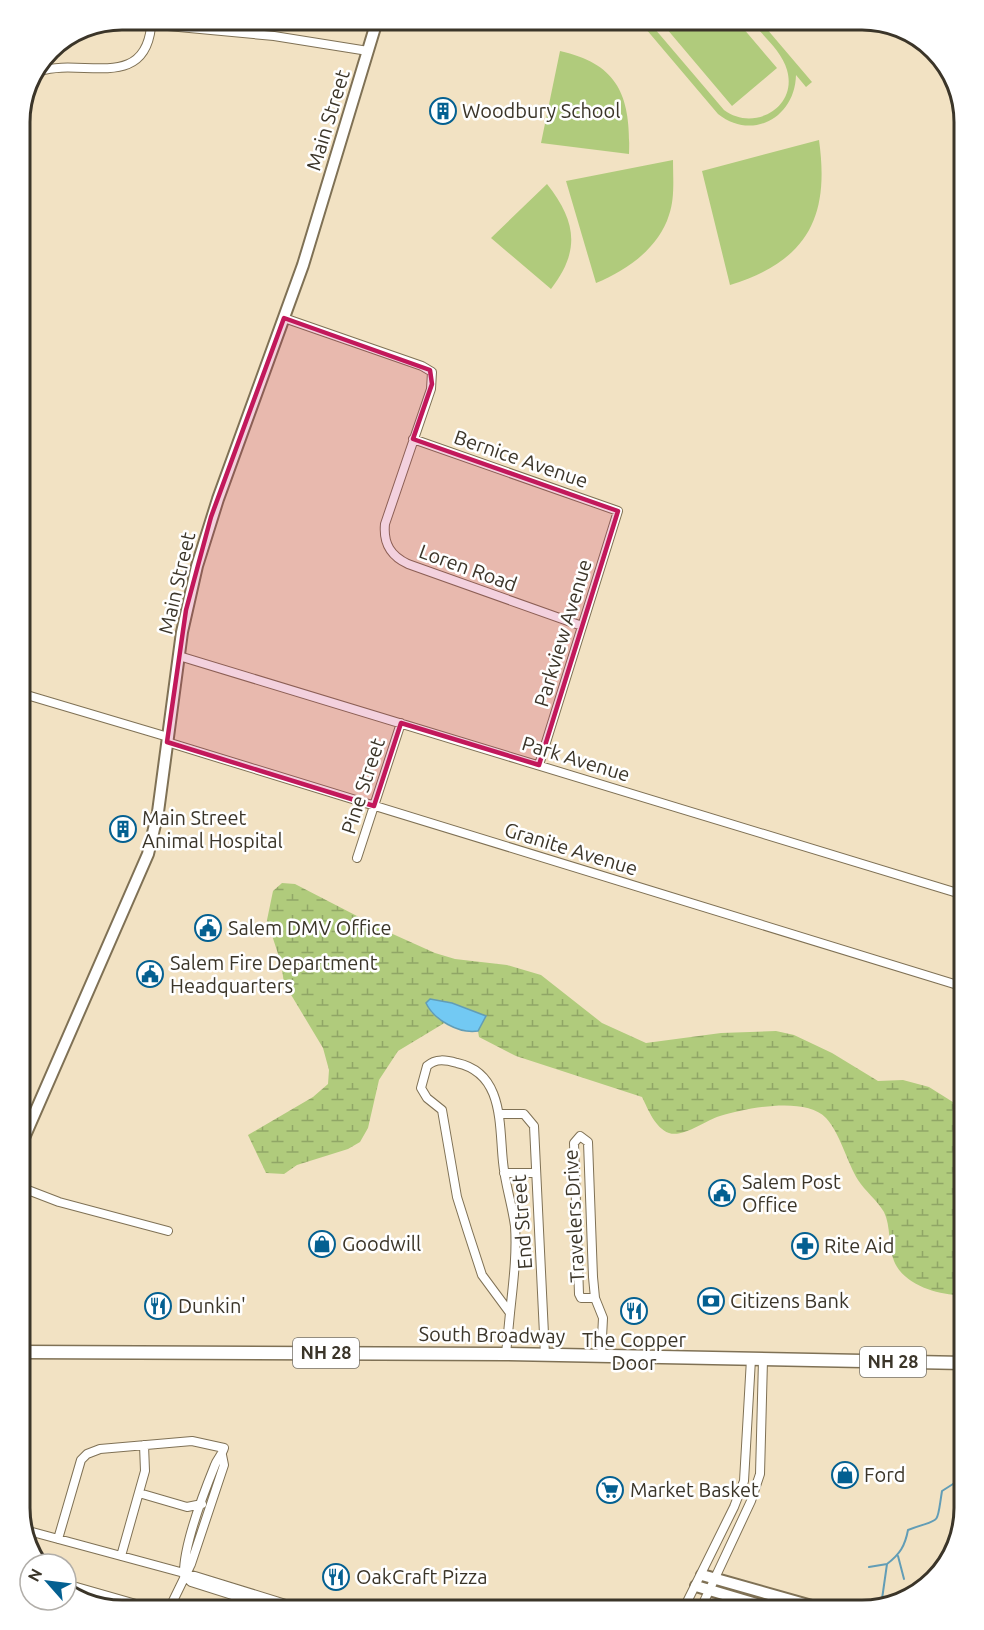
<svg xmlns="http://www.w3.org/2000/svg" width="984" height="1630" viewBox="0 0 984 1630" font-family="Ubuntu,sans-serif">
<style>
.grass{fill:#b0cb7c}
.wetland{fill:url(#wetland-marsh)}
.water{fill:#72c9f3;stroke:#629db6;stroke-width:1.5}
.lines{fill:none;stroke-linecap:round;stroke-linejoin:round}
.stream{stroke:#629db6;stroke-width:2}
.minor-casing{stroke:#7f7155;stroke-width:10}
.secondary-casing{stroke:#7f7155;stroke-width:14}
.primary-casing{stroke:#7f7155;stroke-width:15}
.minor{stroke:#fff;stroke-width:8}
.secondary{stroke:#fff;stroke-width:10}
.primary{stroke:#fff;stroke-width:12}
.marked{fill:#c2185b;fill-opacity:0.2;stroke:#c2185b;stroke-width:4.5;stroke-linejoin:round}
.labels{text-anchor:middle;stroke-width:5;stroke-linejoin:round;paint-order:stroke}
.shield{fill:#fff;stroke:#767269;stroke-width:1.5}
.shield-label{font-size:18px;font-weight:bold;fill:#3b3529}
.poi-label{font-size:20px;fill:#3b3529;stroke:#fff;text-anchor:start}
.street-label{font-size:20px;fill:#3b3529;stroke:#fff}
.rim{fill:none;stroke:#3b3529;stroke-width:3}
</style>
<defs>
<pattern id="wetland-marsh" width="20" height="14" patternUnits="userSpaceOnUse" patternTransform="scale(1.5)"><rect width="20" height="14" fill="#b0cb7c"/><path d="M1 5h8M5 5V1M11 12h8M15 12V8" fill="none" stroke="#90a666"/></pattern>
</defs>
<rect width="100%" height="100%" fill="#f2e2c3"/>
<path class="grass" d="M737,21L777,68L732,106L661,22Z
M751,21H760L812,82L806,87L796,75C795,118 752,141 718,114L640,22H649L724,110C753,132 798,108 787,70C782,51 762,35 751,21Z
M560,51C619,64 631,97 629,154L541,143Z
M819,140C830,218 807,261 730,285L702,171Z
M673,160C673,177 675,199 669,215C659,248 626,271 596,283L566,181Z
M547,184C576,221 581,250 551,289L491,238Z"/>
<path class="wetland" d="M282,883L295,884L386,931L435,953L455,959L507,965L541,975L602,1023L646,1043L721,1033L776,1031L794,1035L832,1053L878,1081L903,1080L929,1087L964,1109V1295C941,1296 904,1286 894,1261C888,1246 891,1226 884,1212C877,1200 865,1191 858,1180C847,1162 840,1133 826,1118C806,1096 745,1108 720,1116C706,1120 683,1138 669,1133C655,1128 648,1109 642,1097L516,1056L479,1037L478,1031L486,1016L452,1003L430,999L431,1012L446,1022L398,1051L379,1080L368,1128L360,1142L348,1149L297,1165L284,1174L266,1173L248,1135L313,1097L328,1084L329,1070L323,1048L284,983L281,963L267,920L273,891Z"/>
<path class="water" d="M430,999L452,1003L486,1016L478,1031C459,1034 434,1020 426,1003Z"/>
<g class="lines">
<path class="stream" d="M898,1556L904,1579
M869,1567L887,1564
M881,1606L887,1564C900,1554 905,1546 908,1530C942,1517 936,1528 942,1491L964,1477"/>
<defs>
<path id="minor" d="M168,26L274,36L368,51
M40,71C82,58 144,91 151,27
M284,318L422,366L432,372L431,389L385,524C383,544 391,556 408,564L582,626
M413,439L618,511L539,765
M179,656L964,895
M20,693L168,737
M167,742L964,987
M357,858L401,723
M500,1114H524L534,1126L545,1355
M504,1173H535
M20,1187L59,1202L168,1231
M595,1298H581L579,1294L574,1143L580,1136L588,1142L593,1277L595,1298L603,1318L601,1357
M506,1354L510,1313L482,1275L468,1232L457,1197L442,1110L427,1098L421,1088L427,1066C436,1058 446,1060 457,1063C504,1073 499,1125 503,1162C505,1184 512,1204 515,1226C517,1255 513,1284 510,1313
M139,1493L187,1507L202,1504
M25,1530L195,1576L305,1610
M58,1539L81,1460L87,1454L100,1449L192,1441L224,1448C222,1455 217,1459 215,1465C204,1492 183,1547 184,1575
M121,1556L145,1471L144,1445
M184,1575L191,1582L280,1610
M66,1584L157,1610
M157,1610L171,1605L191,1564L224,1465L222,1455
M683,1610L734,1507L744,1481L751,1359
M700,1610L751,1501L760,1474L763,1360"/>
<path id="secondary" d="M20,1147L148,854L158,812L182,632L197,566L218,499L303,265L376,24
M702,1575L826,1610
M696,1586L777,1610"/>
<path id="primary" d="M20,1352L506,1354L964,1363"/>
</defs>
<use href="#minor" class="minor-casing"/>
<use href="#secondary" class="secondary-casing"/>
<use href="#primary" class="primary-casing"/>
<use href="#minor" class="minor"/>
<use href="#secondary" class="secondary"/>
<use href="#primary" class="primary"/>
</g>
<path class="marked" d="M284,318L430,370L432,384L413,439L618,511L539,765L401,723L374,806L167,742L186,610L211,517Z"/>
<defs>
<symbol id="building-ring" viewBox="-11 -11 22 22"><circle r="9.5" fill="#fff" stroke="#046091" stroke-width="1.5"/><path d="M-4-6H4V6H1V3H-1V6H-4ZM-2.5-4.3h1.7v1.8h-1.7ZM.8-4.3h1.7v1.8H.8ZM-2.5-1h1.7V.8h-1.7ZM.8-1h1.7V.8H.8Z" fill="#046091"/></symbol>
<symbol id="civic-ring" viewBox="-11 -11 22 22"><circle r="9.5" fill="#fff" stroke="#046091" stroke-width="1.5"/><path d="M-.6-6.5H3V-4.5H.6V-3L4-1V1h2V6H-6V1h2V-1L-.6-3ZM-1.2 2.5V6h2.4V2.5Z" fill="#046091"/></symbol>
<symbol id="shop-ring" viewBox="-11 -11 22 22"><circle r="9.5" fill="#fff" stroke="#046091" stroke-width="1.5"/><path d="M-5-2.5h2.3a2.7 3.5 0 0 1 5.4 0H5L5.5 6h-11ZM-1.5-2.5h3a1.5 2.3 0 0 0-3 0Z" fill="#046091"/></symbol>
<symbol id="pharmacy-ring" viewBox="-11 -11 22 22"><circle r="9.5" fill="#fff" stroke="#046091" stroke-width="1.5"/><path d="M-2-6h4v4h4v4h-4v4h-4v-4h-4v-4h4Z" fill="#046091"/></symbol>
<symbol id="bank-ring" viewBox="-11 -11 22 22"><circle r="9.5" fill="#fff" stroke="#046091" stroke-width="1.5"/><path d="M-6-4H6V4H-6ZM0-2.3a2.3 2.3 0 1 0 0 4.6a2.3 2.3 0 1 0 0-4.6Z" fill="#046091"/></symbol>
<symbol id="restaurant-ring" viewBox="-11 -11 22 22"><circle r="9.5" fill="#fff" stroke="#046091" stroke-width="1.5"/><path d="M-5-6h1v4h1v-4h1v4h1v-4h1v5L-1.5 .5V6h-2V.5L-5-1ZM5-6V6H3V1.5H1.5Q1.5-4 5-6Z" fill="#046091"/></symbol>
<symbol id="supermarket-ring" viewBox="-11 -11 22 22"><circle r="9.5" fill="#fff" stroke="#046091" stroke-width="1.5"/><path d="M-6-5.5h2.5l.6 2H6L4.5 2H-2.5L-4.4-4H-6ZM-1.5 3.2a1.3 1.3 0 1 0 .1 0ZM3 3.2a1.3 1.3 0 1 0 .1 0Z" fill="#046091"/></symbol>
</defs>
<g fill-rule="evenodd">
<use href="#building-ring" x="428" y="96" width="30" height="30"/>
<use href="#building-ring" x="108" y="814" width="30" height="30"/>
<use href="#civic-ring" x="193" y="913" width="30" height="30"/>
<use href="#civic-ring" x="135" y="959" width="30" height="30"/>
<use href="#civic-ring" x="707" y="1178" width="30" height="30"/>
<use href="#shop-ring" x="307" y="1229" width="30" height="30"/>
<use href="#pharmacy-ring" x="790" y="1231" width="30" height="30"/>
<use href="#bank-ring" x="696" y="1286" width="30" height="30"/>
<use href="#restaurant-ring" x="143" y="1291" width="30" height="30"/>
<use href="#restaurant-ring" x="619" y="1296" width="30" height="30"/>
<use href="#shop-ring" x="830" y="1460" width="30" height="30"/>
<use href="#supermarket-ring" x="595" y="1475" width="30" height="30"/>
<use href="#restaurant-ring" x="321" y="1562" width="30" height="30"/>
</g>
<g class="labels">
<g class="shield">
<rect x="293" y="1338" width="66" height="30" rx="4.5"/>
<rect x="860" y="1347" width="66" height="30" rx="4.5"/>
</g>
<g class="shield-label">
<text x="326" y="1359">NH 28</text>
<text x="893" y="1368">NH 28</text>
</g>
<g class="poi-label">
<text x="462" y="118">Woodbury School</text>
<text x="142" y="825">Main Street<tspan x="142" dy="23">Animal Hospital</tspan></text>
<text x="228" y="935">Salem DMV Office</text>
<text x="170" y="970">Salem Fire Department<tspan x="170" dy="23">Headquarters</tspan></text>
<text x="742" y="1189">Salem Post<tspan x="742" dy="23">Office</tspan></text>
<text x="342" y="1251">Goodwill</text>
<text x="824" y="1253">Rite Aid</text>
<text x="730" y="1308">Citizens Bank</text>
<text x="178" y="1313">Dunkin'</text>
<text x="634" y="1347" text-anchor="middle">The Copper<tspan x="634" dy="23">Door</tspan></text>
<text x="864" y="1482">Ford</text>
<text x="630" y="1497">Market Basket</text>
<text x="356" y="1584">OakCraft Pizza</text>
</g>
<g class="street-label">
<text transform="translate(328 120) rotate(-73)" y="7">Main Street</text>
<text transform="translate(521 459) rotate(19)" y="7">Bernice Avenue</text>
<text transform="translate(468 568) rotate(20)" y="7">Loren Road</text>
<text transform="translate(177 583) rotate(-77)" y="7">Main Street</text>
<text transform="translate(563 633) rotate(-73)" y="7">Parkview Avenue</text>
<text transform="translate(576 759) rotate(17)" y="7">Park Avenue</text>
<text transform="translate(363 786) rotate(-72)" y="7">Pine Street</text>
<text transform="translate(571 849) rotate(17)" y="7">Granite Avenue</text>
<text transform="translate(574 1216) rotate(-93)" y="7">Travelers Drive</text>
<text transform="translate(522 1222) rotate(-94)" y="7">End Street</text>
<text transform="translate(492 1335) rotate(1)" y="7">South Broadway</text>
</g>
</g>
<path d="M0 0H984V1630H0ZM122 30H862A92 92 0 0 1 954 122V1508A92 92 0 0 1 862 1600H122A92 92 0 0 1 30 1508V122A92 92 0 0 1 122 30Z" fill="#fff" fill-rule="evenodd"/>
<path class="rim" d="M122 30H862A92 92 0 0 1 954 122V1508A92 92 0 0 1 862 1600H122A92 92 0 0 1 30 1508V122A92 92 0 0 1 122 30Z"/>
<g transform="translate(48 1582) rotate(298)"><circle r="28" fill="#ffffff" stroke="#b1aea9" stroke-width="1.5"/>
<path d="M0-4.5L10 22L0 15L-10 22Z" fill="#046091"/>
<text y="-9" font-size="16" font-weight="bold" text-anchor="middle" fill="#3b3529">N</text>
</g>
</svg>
+++
* _WHAT IS NEEDED_:
A line counts if it contains the string "casing"; report how many lines in the material do, giving only the number.

* _TASK OUTPUT_:
6